New report slams NYC's construction industry as unsafe
NYCOSH wants safety violators to face criminal charges
Although the construction industry accounts for less than four percent of the jobs in New York City, it represents 20 percent of the on-the-job deaths, according to a report released yesterday by the New York Committee for Occupational Safety & Health (NYCOSH).
"Price of Life: 2015 Report on Construction Fatalities in NYC" found the vast majority of fatalities occuring at non-union sites and among immigrant workers - particularly Latinos.
The report's key findings include:
- Falls from deadly heights make up half of the construction fatalities in New York State and 71% of all injuries in New York City.

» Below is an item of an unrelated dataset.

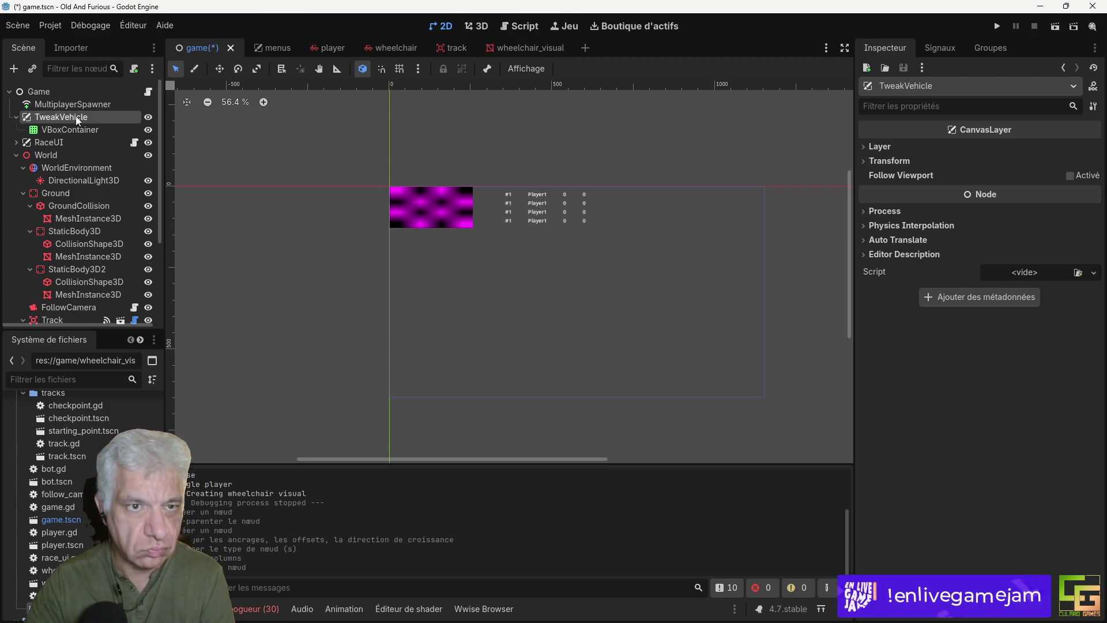
# Step: Rename the grid container to Properties and save the scene
pyautogui.click(70, 129)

- Immigrant and/or Latino workers and non-union workers are at the greatest risk of death - in 2012 79% of fatal fall construction accidents occurred at nonunion construction sites and 60% of fatal fall victims were immigrant and/or Latino.

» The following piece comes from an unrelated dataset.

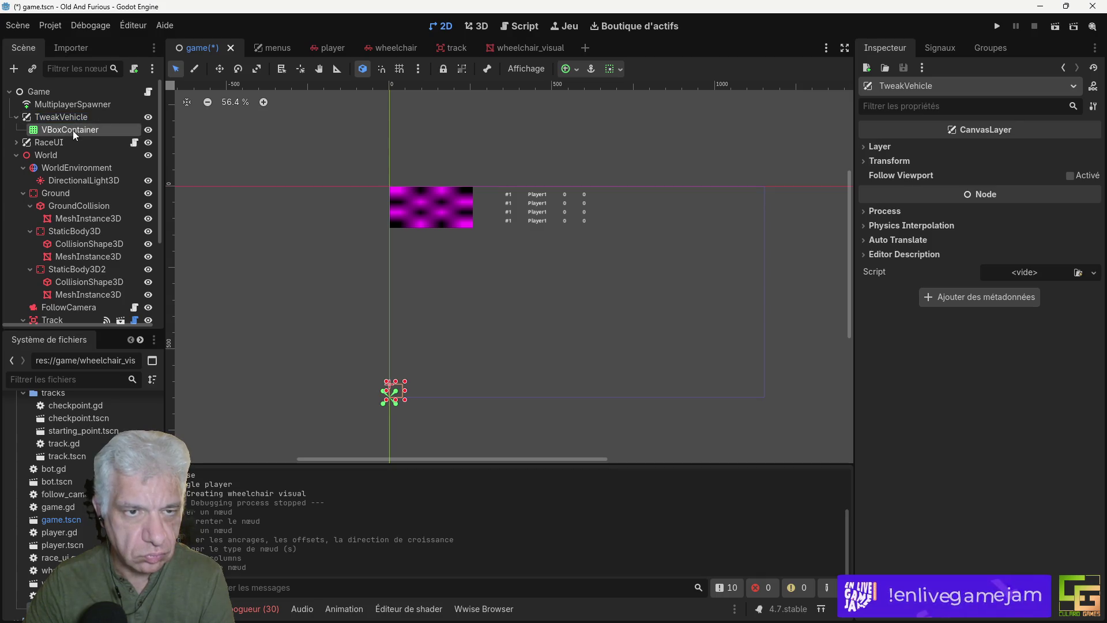
pyautogui.click(72, 131)
pyautogui.write('Properties')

- Violations in New York are routine - two-thirds of OSHA construction inspections in New York between 2010 and 2012 resulted in citations for "serious" safety violations. Despite this, city agencies continue to work with criminal contractors, 89% of contractors working on affordable housing projects have OSHA violations.
- OSHA has only 71 inspectors to monitor all worksites in all industries in New York City, meaning most sites are never inspected until a worker is injured or killed.
- OSHA fines for criminal contractors are little more than a slap on the wrist - the average penalty for fatal height-related construction accidents in 2012 was only $7,620.
NYCOSH, along with the Building and Construction Trades Council of Greater New York, Build Up NYC and El Centro del Inmigrante, are demanding the following:
- That public agencies to: stop awarding taxpayer dollars and public contracts to repeat safety offenders
- For prosecutors to use existing criminal statutes to go after contractors who violate safety regulations
- Increased resources for OSHA inspectors to spot problems before they become fatalities
- For elected officials to keep in place the Scaffold Safety Law, which holds those who control construction sites responsible if they fail to provide proper safety equipment and a worker is injured or killed as a result.